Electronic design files
○ ○ ○ ○ ○

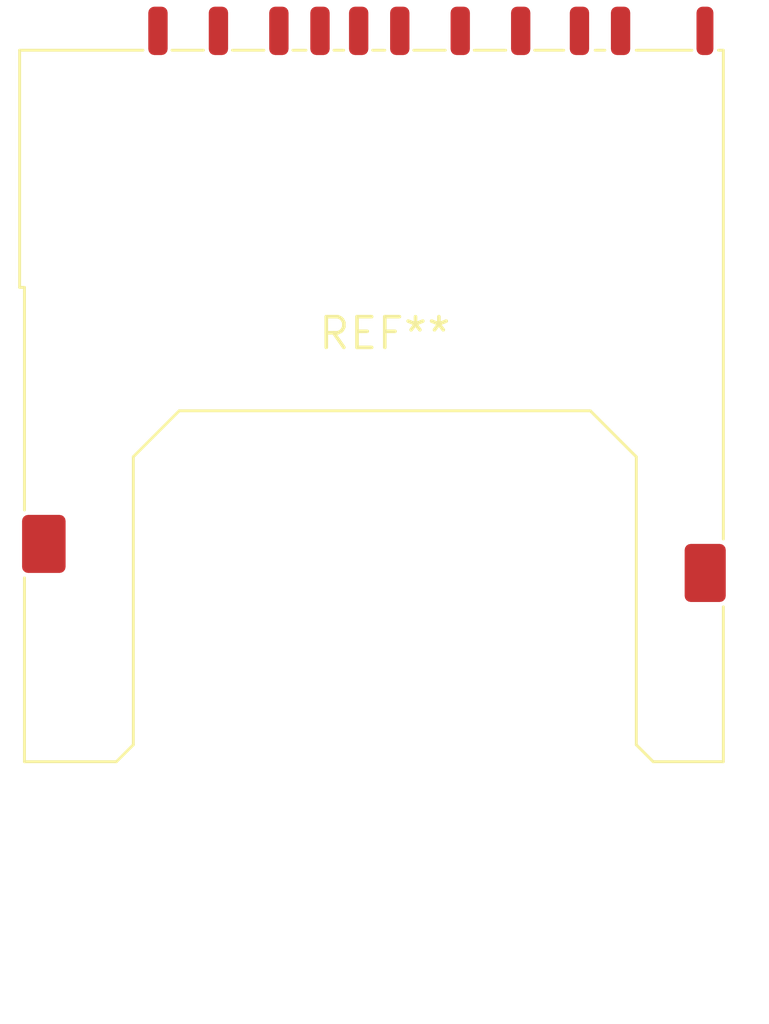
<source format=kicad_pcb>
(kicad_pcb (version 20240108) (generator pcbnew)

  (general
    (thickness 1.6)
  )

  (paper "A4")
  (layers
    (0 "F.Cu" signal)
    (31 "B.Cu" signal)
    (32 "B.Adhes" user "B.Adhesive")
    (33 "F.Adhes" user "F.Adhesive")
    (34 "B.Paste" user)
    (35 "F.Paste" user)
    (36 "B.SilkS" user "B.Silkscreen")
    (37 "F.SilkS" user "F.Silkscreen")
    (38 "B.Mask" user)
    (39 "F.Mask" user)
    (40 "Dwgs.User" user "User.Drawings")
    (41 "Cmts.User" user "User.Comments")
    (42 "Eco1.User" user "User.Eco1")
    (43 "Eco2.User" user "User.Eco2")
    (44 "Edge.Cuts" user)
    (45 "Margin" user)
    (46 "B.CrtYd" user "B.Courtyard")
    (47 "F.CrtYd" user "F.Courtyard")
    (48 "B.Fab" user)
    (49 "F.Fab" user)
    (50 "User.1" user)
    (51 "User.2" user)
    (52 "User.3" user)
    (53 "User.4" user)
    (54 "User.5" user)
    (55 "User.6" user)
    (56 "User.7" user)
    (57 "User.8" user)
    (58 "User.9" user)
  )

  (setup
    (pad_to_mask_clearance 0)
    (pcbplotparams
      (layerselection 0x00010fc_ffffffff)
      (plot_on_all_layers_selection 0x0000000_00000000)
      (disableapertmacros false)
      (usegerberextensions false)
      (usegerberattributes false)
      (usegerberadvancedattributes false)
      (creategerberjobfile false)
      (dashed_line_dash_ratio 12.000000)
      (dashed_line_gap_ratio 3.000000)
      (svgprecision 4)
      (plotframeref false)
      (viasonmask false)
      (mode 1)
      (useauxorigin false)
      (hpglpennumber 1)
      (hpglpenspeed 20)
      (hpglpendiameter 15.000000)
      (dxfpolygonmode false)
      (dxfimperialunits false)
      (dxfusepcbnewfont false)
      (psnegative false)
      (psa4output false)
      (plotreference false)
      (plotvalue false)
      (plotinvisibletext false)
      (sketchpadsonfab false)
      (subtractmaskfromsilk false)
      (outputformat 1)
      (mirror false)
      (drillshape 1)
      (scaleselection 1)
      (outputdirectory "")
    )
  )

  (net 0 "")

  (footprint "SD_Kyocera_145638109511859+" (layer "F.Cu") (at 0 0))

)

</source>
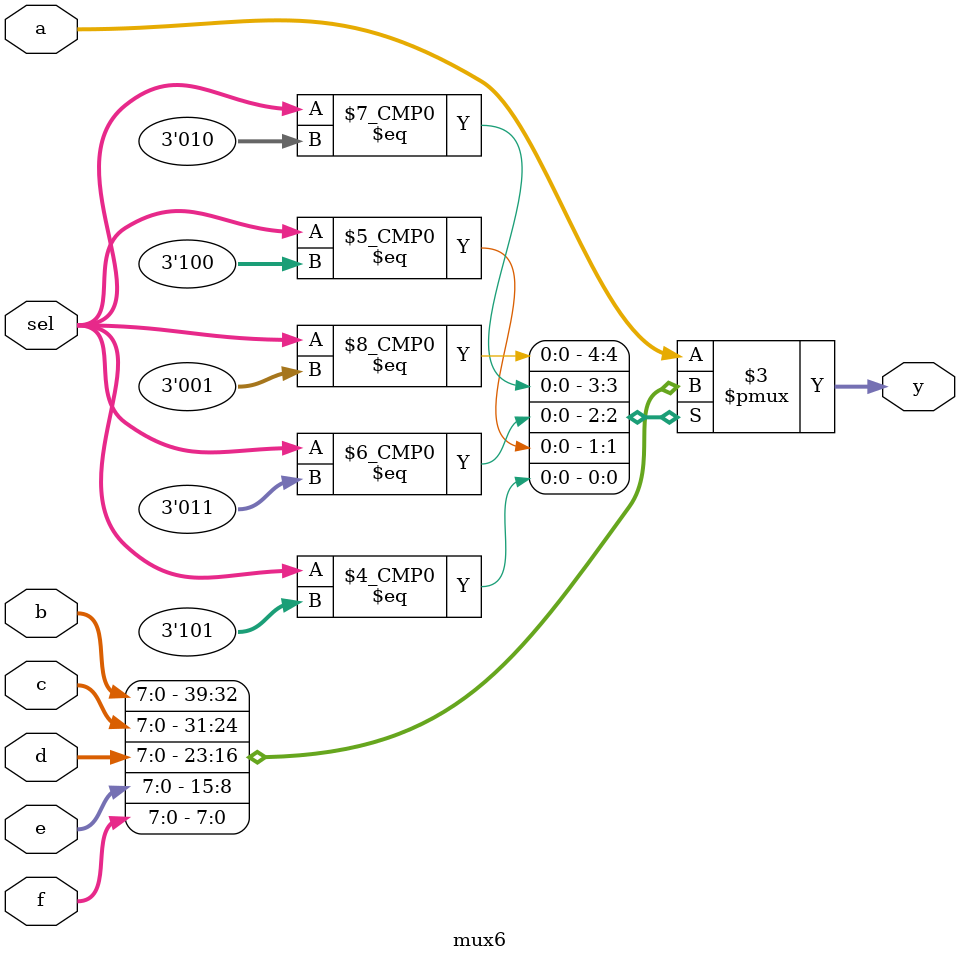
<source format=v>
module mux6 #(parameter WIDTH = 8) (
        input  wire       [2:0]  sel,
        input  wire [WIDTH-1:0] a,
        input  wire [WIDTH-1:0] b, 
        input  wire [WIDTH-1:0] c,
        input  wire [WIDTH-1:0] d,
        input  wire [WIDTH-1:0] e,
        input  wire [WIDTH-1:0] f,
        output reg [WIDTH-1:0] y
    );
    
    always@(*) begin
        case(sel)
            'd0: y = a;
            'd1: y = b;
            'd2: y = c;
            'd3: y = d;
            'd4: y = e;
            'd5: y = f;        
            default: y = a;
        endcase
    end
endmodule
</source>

○ ○ ○ ○ ○

What you have to do:
Could you copy each line above exactly as written, minus any pictures?

Exercise answer:
<source format=kicad_pcb>
(kicad_pcb (version 20240108) (generator pcbnew)

  (general
    (thickness 1.6)
  )

  (paper "A4")
  (layers
    (0 "F.Cu" signal)
    (31 "B.Cu" signal)
    (32 "B.Adhes" user "B.Adhesive")
    (33 "F.Adhes" user "F.Adhesive")
    (34 "B.Paste" user)
    (35 "F.Paste" user)
    (36 "B.SilkS" user "B.Silkscreen")
    (37 "F.SilkS" user "F.Silkscreen")
    (38 "B.Mask" user)
    (39 "F.Mask" user)
    (40 "Dwgs.User" user "User.Drawings")
    (41 "Cmts.User" user "User.Comments")
    (42 "Eco1.User" user "User.Eco1")
    (43 "Eco2.User" user "User.Eco2")
    (44 "Edge.Cuts" user)
    (45 "Margin" user)
    (46 "B.CrtYd" user "B.Courtyard")
    (47 "F.CrtYd" user "F.Courtyard")
    (48 "B.Fab" user)
    (49 "F.Fab" user)
    (50 "User.1" user)
    (51 "User.2" user)
    (52 "User.3" user)
    (53 "User.4" user)
    (54 "User.5" user)
    (55 "User.6" user)
    (56 "User.7" user)
    (57 "User.8" user)
    (58 "User.9" user)
  )

  (setup
    (pad_to_mask_clearance 0)
    (pcbplotparams
      (layerselection 0x00010fc_ffffffff)
      (plot_on_all_layers_selection 0x0000000_00000000)
      (disableapertmacros false)
      (usegerberextensions false)
      (usegerberattributes false)
      (usegerberadvancedattributes false)
      (creategerberjobfile false)
      (dashed_line_dash_ratio 12.000000)
      (dashed_line_gap_ratio 3.000000)
      (svgprecision 4)
      (plotframeref false)
      (viasonmask false)
      (mode 1)
      (useauxorigin false)
      (hpglpennumber 1)
      (hpglpenspeed 20)
      (hpglpendiameter 15.000000)
      (dxfpolygonmode false)
      (dxfimperialunits false)
      (dxfusepcbnewfont false)
      (psnegative false)
      (psa4output false)
      (plotreference false)
      (plotvalue false)
      (plotinvisibletext false)
      (sketchpadsonfab false)
      (subtractmaskfromsilk false)
      (outputformat 1)
      (mirror false)
      (drillshape 1)
      (scaleselection 1)
      (outputdirectory "")
    )
  )

  (net 0 "")

  (footprint "SD_Kyocera_145638109511859+" (layer "F.Cu") (at 0 0))

)

</source>
<source format=v>
module mux6 #(parameter WIDTH = 8) (
        input  wire       [2:0]  sel,
        input  wire [WIDTH-1:0] a,
        input  wire [WIDTH-1:0] b, 
        input  wire [WIDTH-1:0] c,
        input  wire [WIDTH-1:0] d,
        input  wire [WIDTH-1:0] e,
        input  wire [WIDTH-1:0] f,
        output reg [WIDTH-1:0] y
    );
    
    always@(*) begin
        case(sel)
            'd0: y = a;
            'd1: y = b;
            'd2: y = c;
            'd3: y = d;
            'd4: y = e;
            'd5: y = f;        
            default: y = a;
        endcase
    end
endmodule
</source>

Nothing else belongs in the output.